Students have designed a lunar shield with the ability to protect colonists from radiation.
Credit: North Carolina State University
BRISBANE: The first astronauts to return to the Moon could be shielded from cosmic and solar radiation with a flexible covering designed by university students.
Michael Sieber, Anne Tomasevitch and Ryan Boyle, textile engineering students at North Carolina State University in Raleigh, U.S., were challenged by their professor to design the multi-layered, multi-purpose Lunar TexShield as part of their third-year classes.
The TexShield won the students second prize in a NASA competition, called the Revolutionary Aerospace Systems Concepts Academic Linkage, and Sieber hopes that they will continue to develop the design.
Challenges to lunar colony
Cosmic rays and radiation from solar flares are some of the many challenges NASA must overcome before the planned return to the Moon in 2020.
Because the Moon lacks an atmosphere and protective magnetic field, there can be 100 times as much radiation on the Moon as on Earth.
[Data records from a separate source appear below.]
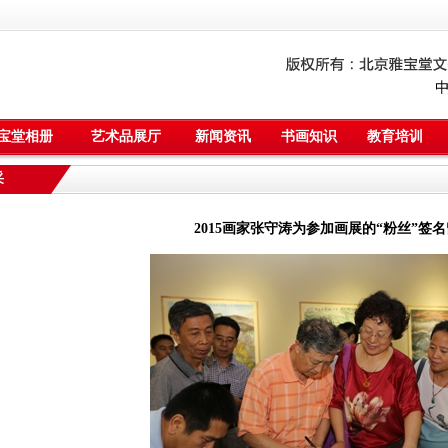
宝堂相册
艺术品展厅
新闻资讯
书画知识
教育培训
采
2015画家张守涛为参加画展的“粉丝”签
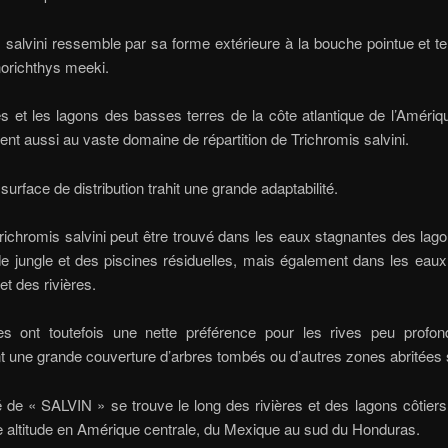
 salvini ressemble par sa forme extérieure à la bouche pointue et t
orichthys meeki.
es et les lagons des basses terres de la côte atlantique de l’Amériq
ent aussi au vaste domaine de répartition de Trichromis salvini.
surface de distribution trahit une grande adaptabilité.
Trichromis salvini peut être trouvé dans les eaux stagnantes des lago
e jungle et des piscines résiduelles, mais également dans les eau
et des rivières.
es ont toutefois une nette préférence pour les rives peu profon
 une grande couverture d’arbres tombés ou d’autres zones abritées 
é de « SALVIN » se trouve le long des rivières et des lagons côtiers 
 altitude en Amérique centrale, du Mexique au sud du Honduras.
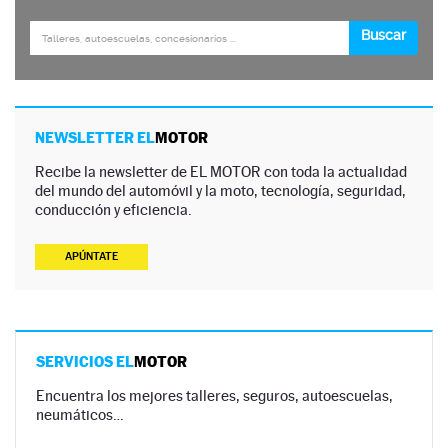
NEWSLETTER EL
MOTOR
Recibe la newsletter de EL MOTOR con toda la actualidad
del mundo del automóvil y la moto, tecnología, seguridad,
conducción y eficiencia.
APÚNTATE
SERVICIOS EL
MOTOR
Encuentra los mejores talleres, seguros, autoescuelas,
neumáticos…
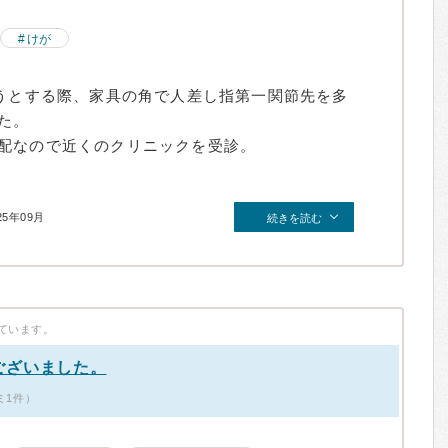
けが
こうとする際、家具の角で人差し指第一関節先を多
た。
配なので近くのクリニックを受診。
25年09月
続きを読む
ています。
ございました。
ミ1件）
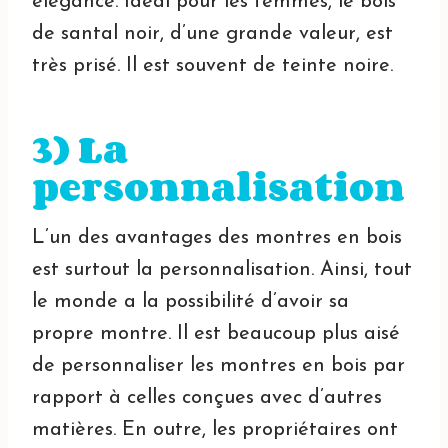
élégance. Idéal pour les femmes, le bois
de santal noir, d’une grande valeur, est
très prisé. Il est souvent de teinte noire.
3) La
personnalisation
L’un des avantages des montres en bois
est surtout la personnalisation. Ainsi, tout
le monde a la possibilité d’avoir sa
propre montre. Il est beaucoup plus aisé
de personnaliser les montres en bois par
rapport à celles conçues avec d’autres
matières. En outre, les propriétaires ont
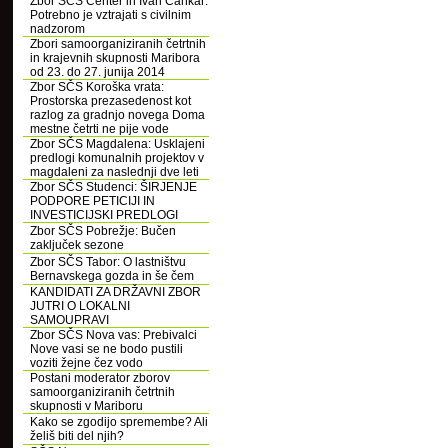
Zbor SČS Center in Ivan Cankar:
Potrebno je vztrajati s civilnim
nadzorom
Zbori samoorganiziranih četrtnih
in krajevnih skupnosti Maribora
od 23. do 27. junija 2014
Zbor SČS Koroška vrata:
Prostorska prezasedenost kot
razlog za gradnjo novega Doma
mestne četrti ne pije vode
Zbor SČS Magdalena: Usklajeni
predlogi komunalnih projektov v
magdaleni za naslednji dve leti
Zbor SČS Studenci: ŠIRJENJE
PODPORE PETICIJI IN
INVESTICIJSKI PREDLOGI
Zbor SČS Pobrežje: Bučen
zaključek sezone
Zbor SČS Tabor: O lastništvu
Bernavskega gozda in še čem
KANDIDATI ZA DRŽAVNI ZBOR
JUTRI O LOKALNI
SAMOUPRAVI
Zbor SČS Nova vas: Prebivalci
Nove vasi se ne bodo pustili
voziti žejne čez vodo
Postani moderator zborov
samoorganiziranih četrtnih
skupnosti v Mariboru
Kako se zgodijo spremembe? Ali
želiš biti del njih?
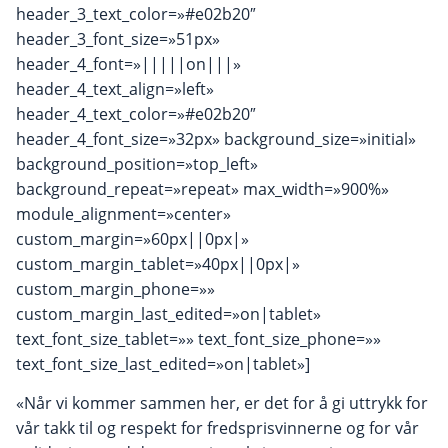
header_3_text_color=»#e02b20″
header_3_font_size=»51px»
header_4_font=»|||||on|||»
header_4_text_align=»left»
header_4_text_color=»#e02b20″
header_4_font_size=»32px» background_size=»initial»
background_position=»top_left»
background_repeat=»repeat» max_width=»900%»
module_alignment=»center»
custom_margin=»60px||0px|»
custom_margin_tablet=»40px||0px|»
custom_margin_phone=»»
custom_margin_last_edited=»on|tablet»
text_font_size_tablet=»» text_font_size_phone=»»
text_font_size_last_edited=»on|tablet»]
«Når vi kommer sammen her, er det for å gi uttrykk for
vår takk til og respekt for fredsprisvinnerne og for vår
With longer Moon missions, and even a permanent base planned, this has the potential to cause problems ranging from cancer to damage to sensitive electronics.
Creating a shield-like 'moon blanket' to cover lunar living and working quarters could keep doses of ionising radiation within the standards set by the U.S. National Council on Radiation Protection and Measurements, Sieber said.
The TexShield blanket is made of layers of a nylon polymer containing radiation-absorbing metal compounds, including lead sulphide, boron oxide and barium sulphate, and layers of Demron fabric, which is already used to protect against radiation in medical applications.
Solar panels
The outer layer of the TexShield would be made of flexible solar panels that can generate electricity for astronauts, Sieber said. The design is lightweight enough to carry in a space shuttle and because it's so flexible, could be used to protect habitation modules, sleeping shelters or large machinery.
The students were able to test a prototype with a gamma-ray spectrometer, Sieber said, but further testing with neutron and proton radiation would give a better model of the level of protection.
Roger Clay, a physicist at the University of Adelaide in South Australia, said that designing an effective shield would be tricky because of the nature of cosmic radiation, however. "If you [don't have enough] mass, there is some danger of actually increasing the radiation dose for the galactic cosmic rays since they multiply in material," he said.